### Required action
Locate each line in the items below that contains the word "edilizio", and copy every such line in full.

### Information shown

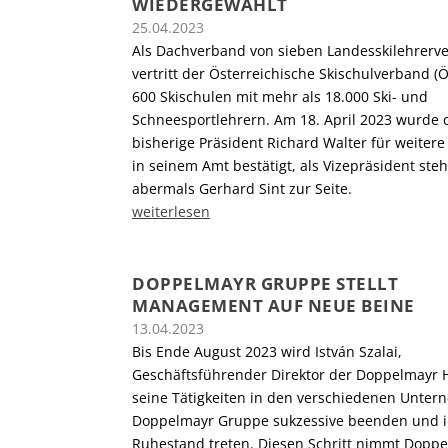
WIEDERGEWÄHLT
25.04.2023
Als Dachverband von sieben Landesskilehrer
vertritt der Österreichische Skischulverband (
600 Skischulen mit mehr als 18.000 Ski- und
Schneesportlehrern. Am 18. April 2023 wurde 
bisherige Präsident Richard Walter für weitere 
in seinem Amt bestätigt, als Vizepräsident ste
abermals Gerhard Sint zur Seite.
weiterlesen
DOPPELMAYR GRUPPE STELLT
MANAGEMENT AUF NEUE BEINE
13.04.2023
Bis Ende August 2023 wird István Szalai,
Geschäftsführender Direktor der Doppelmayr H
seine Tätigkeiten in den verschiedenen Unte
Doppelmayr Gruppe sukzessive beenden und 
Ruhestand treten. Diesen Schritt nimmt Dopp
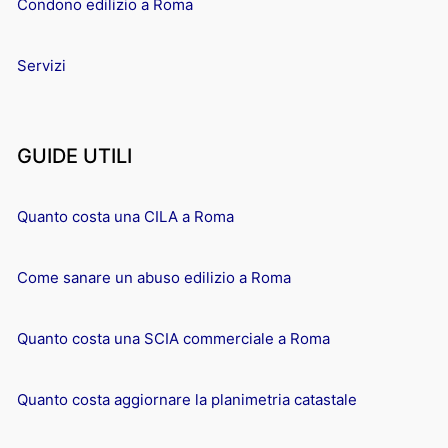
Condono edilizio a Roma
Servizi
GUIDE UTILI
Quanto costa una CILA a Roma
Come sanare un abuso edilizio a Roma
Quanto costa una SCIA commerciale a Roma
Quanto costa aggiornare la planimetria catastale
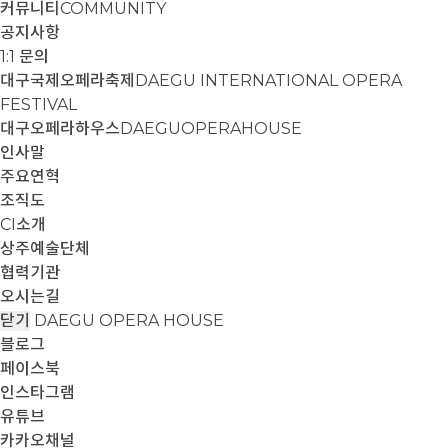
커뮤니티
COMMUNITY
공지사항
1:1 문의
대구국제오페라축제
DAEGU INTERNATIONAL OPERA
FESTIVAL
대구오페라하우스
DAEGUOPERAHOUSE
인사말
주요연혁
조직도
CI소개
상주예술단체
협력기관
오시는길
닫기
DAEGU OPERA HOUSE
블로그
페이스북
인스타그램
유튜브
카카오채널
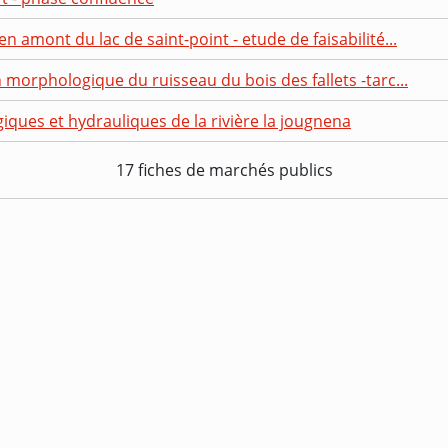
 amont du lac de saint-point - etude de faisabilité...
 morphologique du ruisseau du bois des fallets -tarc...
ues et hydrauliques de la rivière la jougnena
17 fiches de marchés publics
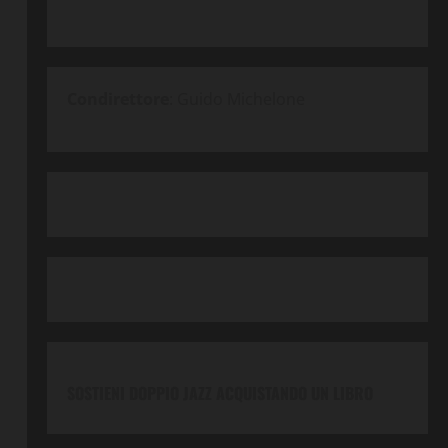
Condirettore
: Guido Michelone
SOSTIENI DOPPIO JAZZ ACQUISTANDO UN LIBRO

### Response
Condono edilizio a Roma
Come sanare un abuso edilizio a Roma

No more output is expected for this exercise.